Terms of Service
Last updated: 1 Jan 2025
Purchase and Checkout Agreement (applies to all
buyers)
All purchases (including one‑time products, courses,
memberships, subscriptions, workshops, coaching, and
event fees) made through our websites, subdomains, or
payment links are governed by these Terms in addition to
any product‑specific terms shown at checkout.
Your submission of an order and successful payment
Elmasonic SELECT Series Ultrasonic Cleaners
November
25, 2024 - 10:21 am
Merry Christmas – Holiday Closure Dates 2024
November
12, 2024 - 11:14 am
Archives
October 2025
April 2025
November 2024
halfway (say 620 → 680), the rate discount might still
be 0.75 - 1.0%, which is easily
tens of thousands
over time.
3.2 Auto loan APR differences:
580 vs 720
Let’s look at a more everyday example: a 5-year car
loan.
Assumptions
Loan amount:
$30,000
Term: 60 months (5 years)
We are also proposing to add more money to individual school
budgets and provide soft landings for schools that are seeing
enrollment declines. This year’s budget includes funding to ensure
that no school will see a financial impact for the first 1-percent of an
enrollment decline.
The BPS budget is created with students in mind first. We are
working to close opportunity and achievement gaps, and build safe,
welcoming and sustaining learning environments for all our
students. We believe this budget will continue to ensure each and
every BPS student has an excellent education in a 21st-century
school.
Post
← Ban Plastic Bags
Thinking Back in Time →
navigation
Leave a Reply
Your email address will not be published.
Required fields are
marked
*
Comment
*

* * *

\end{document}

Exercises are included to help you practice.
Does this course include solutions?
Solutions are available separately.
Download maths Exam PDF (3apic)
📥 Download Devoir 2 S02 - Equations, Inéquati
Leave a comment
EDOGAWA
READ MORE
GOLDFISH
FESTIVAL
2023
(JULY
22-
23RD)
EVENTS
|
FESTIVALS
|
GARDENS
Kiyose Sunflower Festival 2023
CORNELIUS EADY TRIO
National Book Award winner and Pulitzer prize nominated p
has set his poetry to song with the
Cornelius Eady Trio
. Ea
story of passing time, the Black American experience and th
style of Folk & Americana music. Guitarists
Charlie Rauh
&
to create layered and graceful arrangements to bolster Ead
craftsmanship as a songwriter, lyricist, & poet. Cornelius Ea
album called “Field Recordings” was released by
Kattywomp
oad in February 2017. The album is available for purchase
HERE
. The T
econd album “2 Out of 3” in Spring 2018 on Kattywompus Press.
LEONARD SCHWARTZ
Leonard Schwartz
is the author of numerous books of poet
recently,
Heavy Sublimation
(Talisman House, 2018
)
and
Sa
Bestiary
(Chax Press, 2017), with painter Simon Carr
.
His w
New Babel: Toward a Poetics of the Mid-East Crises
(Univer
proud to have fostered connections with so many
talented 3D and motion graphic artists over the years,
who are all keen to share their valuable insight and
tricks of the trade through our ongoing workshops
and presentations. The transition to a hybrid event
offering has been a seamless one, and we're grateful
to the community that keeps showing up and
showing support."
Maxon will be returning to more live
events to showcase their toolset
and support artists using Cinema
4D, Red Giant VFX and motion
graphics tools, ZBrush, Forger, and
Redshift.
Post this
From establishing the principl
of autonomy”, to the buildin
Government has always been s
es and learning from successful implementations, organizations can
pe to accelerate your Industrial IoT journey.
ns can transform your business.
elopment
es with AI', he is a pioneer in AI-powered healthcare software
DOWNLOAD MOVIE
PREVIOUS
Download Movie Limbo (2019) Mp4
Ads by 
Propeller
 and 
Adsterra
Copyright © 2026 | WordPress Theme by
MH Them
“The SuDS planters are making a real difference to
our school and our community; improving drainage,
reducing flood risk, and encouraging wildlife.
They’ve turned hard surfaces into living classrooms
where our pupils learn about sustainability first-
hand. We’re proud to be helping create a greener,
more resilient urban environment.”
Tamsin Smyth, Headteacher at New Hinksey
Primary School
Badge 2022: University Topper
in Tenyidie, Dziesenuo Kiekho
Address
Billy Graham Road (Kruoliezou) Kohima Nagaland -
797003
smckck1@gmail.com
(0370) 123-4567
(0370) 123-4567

PROBLEM STATEMENT: All lines in the entries above that hold the word "community" need to be copied.

YOUR SOLUTION:
to the community that keeps showing up and
our school and our community; improving drainage,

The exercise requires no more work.